▶ _Task statement_
Carry the album reviews below on from the point where they stop.

Having not heard so much as a peep in the last few years since the release of The Bells Line, 78 Saab still show themselves to have a firm grip upon what is intrinsically a Sydney sound made up of little embellishments and plenty of swooning melody. Somehow these four guys seem to be stuck in a vacuum, with the songs they wrote 10 years ago sounding familiar today – and you know what, that’s a good thing! ‘Avarice’ could very well be this album’s ‘Sunshine’ and ‘Warm Jets’ rekindles those unabashed, snaky guitar lines that you just don’t hear elsewhere anymore.
What makes their endurance so poignant in 2010 is that classic pop songwriting is a scarce commodity, traded in far too often for hooks that will offer that brief slice of celebrity. To be unassuming and in turn creators of songs that are long lasting is the greatest lesson to be learned from these four fellows.
All the overt loveliness however does mix with some gravel and grit, when the crunch of guitars comes in to shake up ‘All At Sea’ and ‘Chasing The Light’, but not even this can crack the austerity and poise that makes this band sound so effortlessly elegant in everything they do. Good Fortune won’t jump out at you and it won’t be found on bus-stop billboards, but it will stay with you like the best-kept secret that really everyone should be in on.

 

MY DISCO
Little Joy
(Shock)

At least they haven’t gotten sparser in their strange and unabashed post punk/rock sound. My Disco have achieved more already over three albums than most bands can ever hope to achieve in a whole career – they have become the masters of an electrified sound that is utterly and wholly unique.
Drifting at what seems like tectonic speeds of change, these three Melbourne lads have moved from the stark minimalism of Paradise into a kind of Kraut hypnosis with album number three. Still obsessed with the power to build up a song and grind down a listener with repetition, the recent pulse of Ben Andrew’s guitar is here an instrument of full-bodied circulation. But just because they’ve found more push and pull in their songs doesn’t mean that Little Joy isn’t an endurance test and an exercise in stamina – having said that, anyone already a fan is coming to the party knowing this and subsequently looking for the challenge, even though newcomers may not make it past the home stretch of second track ‘Young’ and the monotony of its guitar chug.
Lovers of sound and the sheer power that tone alone can hold will revel in the bass rumbling and guitar shriek that is often the primary focus of the music, while the most joyous outbursts here are to be found not in Liam Andrews’ monochromatic vocals but in Rohan Rebeiro’s percussive grooves and downright tribal passages in ‘Turn’ and ‘Rivers’.
Much of My Disco’s past has sounded reactionary, whether to something external or personally internal to its members. Little Joy may too have that impetus, but it’s an album that sounds much more visionary. Its execution calms more than agitates, convinces us with its melodies before challenging us with its dissonance and most poignantly lets its emotion be seen for the first time.

 

NEIL YOUNG
Le Noise
(Reprise/Warner)

Neil Young is a relic whose relevance in this century is a redundant debate. He is and will always be godlike to those who have followed his journey and completely anonymous to the majority of today’s rebellious youth. Neil Young is a beacon on the horizon that burns like an eternal flame, never tiring and never fading into the night. Neil Young is dichotomy and that’s what still makes his art so engaging!

▶ _Given data_
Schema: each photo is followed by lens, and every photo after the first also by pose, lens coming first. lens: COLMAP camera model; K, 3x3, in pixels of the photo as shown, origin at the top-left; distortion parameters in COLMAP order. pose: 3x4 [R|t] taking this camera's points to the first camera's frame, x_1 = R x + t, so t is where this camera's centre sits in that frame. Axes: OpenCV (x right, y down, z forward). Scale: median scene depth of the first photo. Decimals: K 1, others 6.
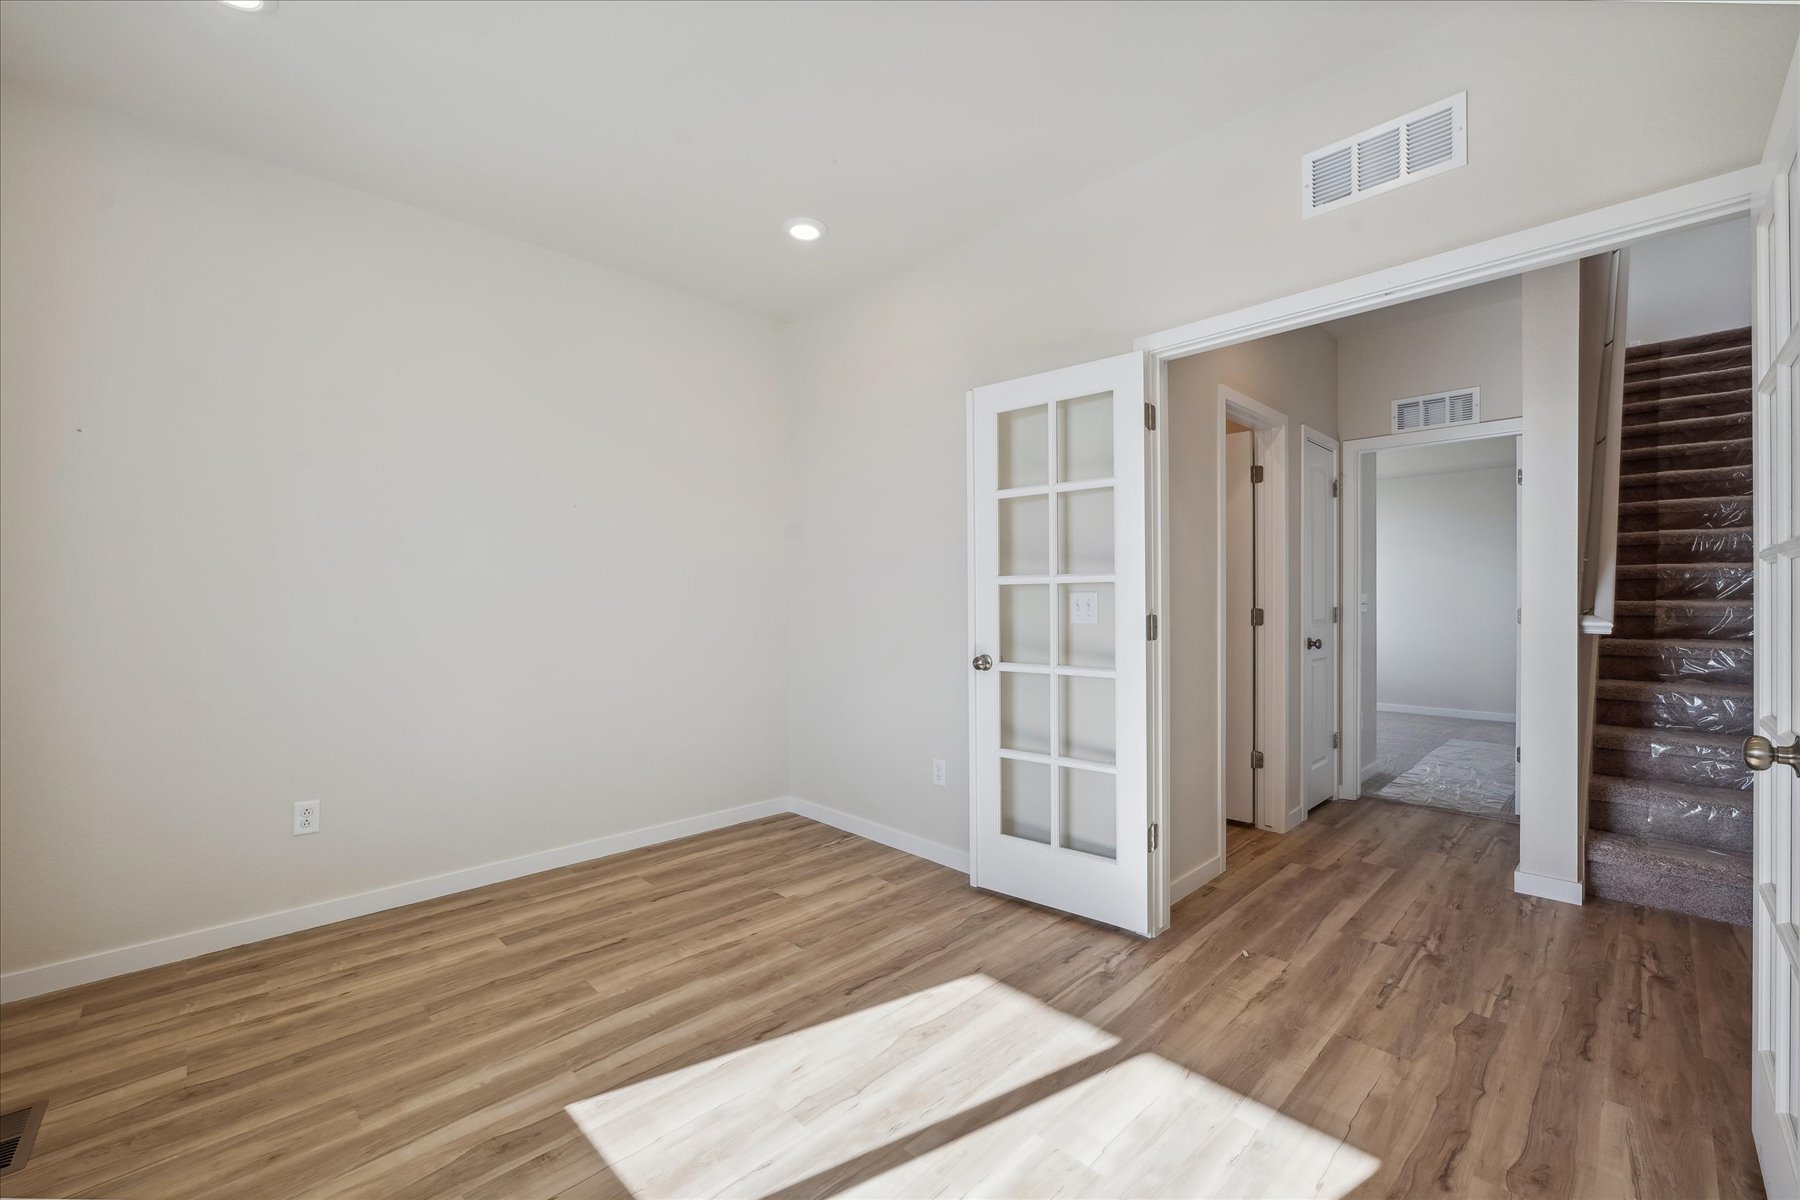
lens RADIAL K [[761.0, 0, 900.0], [0, 761.0, 600.0], [0, 0, 1]] dist [0.000613, 0.000073]
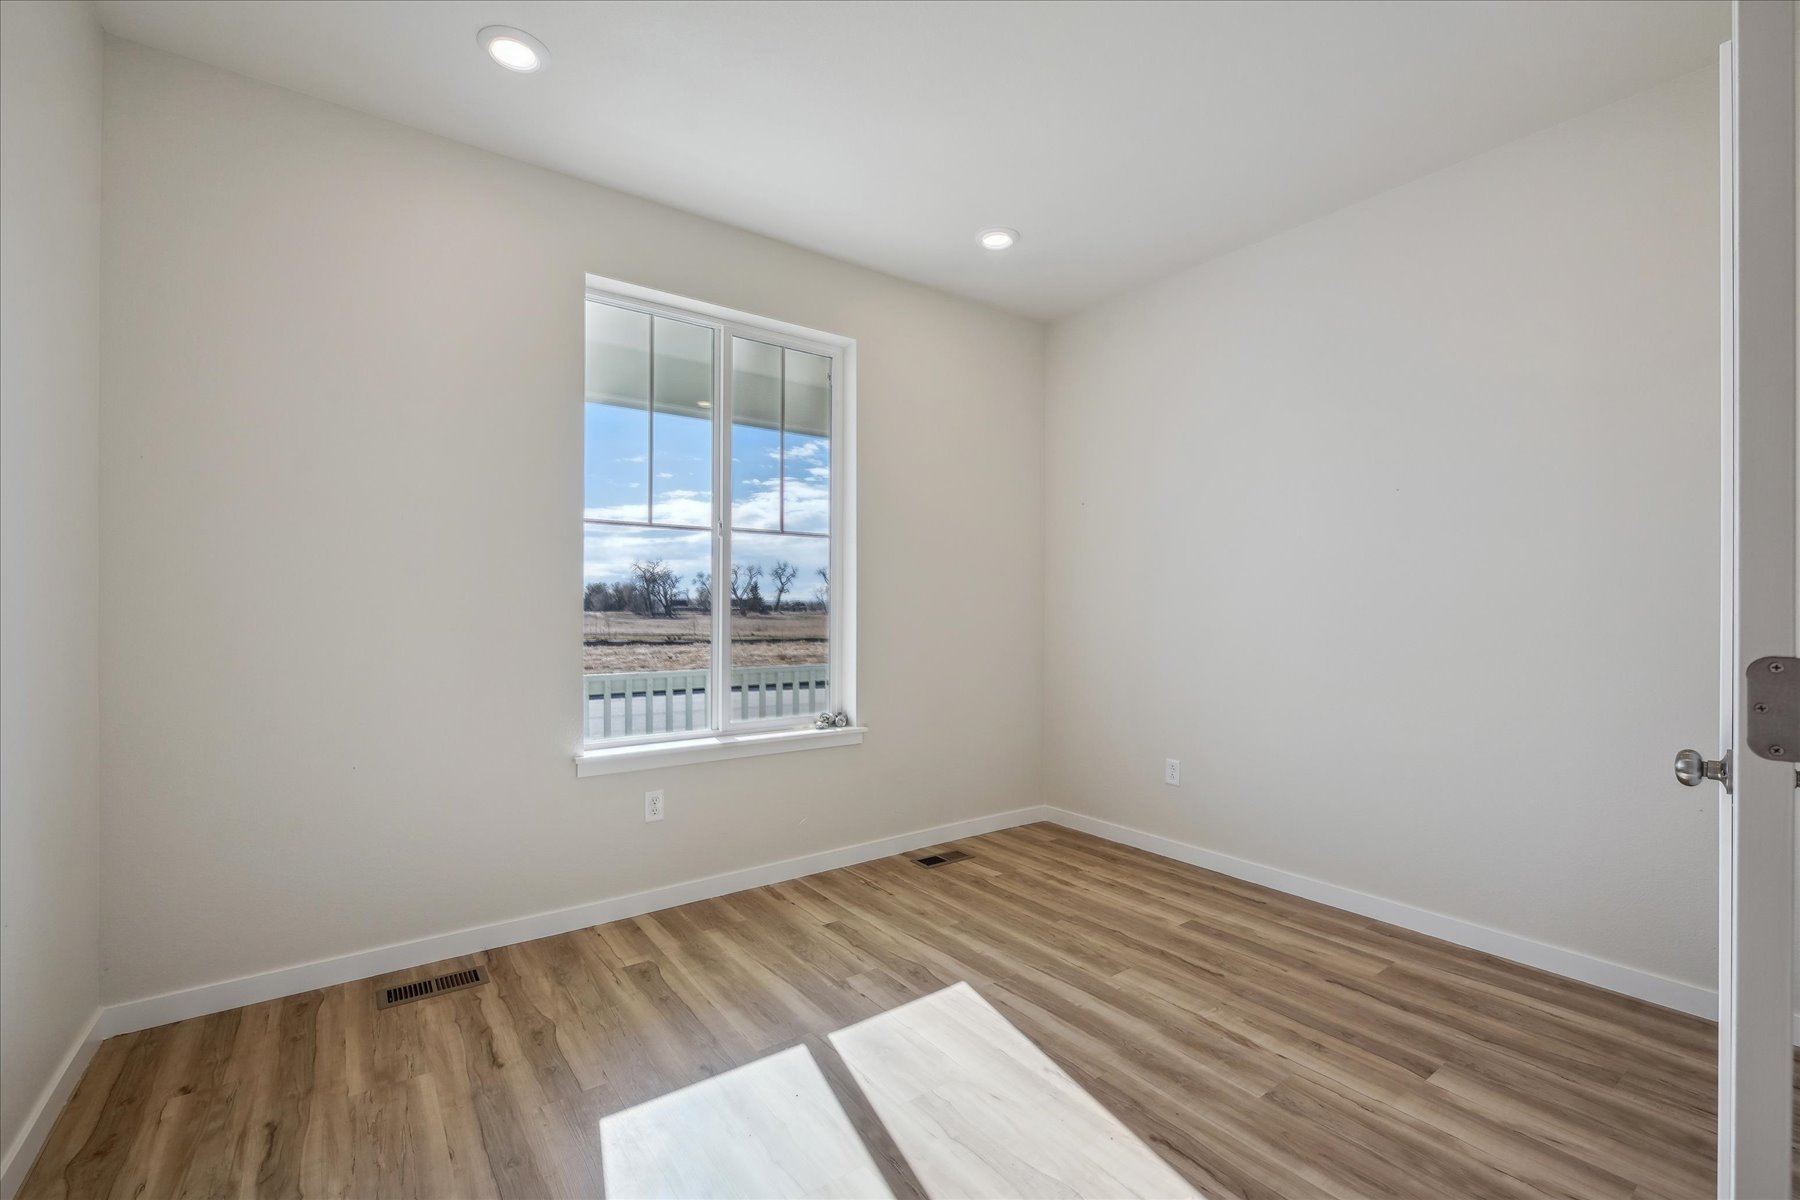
lens RADIAL K [[806.9, 0, 900.0], [0, 806.9, 600.0], [0, 0, 1]] dist [-0.000886, -0.000153]
pose [[-0.179008, -0.009936, -0.983797, 0.668023], [-0.000491, 0.999950, -0.010010, 0.009061], [0.983847, -0.001309, -0.179004, 0.813140]]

▶ _Answer below_
Le Noise seems ominous with its black and white artwork and abrasive title and it’s a rumble of disquiet that awaits you throughout these eight songs. Not since his abstract conquests of distortion and doom that comprised his 1996 soundtrack for the Jim Jarmusch film Dead Man has his guitar sounded so tortured and twisted. The first run of songs roll in like storm clouds filled with dread, although Young never once raises his voice – his whisper holds just as much hard-learned authority anyway.
‘Love and War’ and ‘Peaceful Valley Boulevard’ are the coin’s flipside and the album’s oasis. Folk tunes like the ones of yore, they’re the threads that have gnawed at Neil Young since he was a young man watching the times a-changin’ and here they sound like questions he will continue to ask us all until his last days, knowing no answer will ever come.
Again washing himself in the crunch and rumble of his electrified six-string, it slowly becomes obvious once you become comfortable with the feedback and the drone, that there’s no Crazy Horse, no band backing him at all. This is Neil Young wrestling with the ugly fire that still burns in his belly. Le Noise calls out like the final albums of the late Johnny Cash, a man taking stock and laying everything bare – telling it on his own and on his own terms.

 

ANTONY AND THE JOHNSONS
Swanlights
(Spunk/EMI)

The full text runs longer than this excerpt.